Carmela e Aisha, mercoledì 8 al Teatro La Tenda.

0
396

Lungi dall’essere inquadrabile nella crescita personale propria dei personaggi del romanzo di formazione, l’esperienza di Carmela e Aisha è la traslazione della giovane donna nel contesto adulto, nuovo.

La giustapposizione tra Carmela e Aisha è un tentativo sordo e ben riuscito di dimostrare come molti difetti che vediamo in altre culture in realtà ci appartengono.

Non vedremo in questo spettacolo la crescita dell’essere umano o la clamorosa scalata verso l’indipendenza della donna in quanto tale: troveremo, con freschezza, le difficoltà quotidiane comuni alle nostre amiche, figlie e madri nel loro misurarsi col mondo.

La bellezza di Carmela e Aisha è nell’accenno delicato ad una psicologia che non è approfondita. L’autrice Antonia Grimaldi lo chiarisce con l’espediente narrativo della valigia per due; il bagaglio culturale, il dato esperienziale, quella valigia pesante che trascinarla è l’unico modo di farsi forte per tante donne: l’uno del dato di genere, l’essere femmina in un mondo che non è mai all’altezza delle aspirazioni di ognuno.

Leggero, a tratti brioso, chiaro e godibile, questa rappresentazione non rinuncia ad offrire tratti di profonda umanità.

Se, a causa dei nuovi mezzi di comunicazione quali radio, cinema, TV e web, il teatro è uno strumento la cui potenza non è più controllata adeguatamente (la semplice parolaccia o il più artistico nudo hanno sul palco una potenza nucleare che è disinnescata dalla patina dello schermo), Luigi Marmo si presta alla regia teatrale per la prima volta con risultati sorprendenti, forte anche del consiglio di Elena De Luca, aiuto alla regia.

«Punto focale dello spettacolo è il pregiudizio da abbattere – spiega il regista Luigi Marmo – ovvero quel limite che si pone, spesso in maniera purtroppo naturale, nell’idea che ci si fa dell’altro.

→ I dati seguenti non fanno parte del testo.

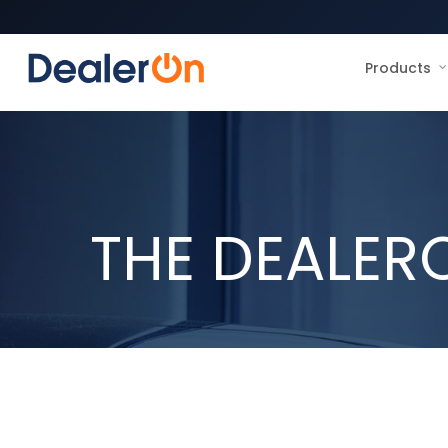
Products
THE DEALER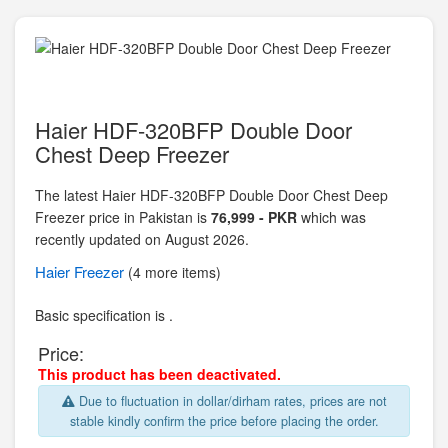
Haier HDF-320BFP Double Door
Chest Deep Freezer
The latest Haier HDF-320BFP Double Door Chest Deep
Freezer price in Pakistan is
76,999 - PKR
which was
recently updated on August 2026.
Haier
Freezer
(4 more items)
Basic specification is .
Price:
This product has been deactivated.
Due to fluctuation in dollar/dirham rates, prices are not
stable kindly confirm the price before placing the order.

Questa regia è stata per me il tentativo di andare oltre, non solo nell’accompagnamento alle interpreti nella vivificazione del testo: è infatti la mia prima regia teatrale, esperienza nuova in una vita dedicata al cinema, spesa tra regia cinematografica e montaggio. Questo ho fatto mio e provo a trasmettere: l’importanza di aspettare prima di essere sicuri dell’idea che ci siamo fatti».

Il senso di tale divenire, il profumo di femminilità in tutto quel tanfo di situazioni d’imperfetta bellezza e spaventevole novità, lo diffondono a fiotti sulla platea le interpreti Carmen Santamaria e Carla Paglioli che si muovono tra le scenografie e nei costumi di Chiara Pepe (abiti Sciglio Vintage). Le attrici riescono, mantenendo alta la dignità di queste maschere così fragili, toccate ma mai contaminate dal contesto, a non sublimare i personaggi in paradigmi sentimentalistici: Aisha e Carmela sono persone delineate abbastanza da poter combaciare sulla storia di ogni donna che vorrà vestirne le proprie esperienze eppure conservano identità.

Lo spettacolo, inscenato da Zazàrt, è stato reso possibile grazie al centro La Tenda in sinergia con CGIL, UIL, CISL Salerno, Anteas, Associazione Cattolica Italiana, Associazione Cammino, ADGI.

L’8 marzo si possono fare tante cose belle; e si può andare a teatro. Carmela e Aisha vi aspettano al centro La Tenda in via Fiera Vecchia, 21 (alle spalle di piazza Malta), alle 19.00.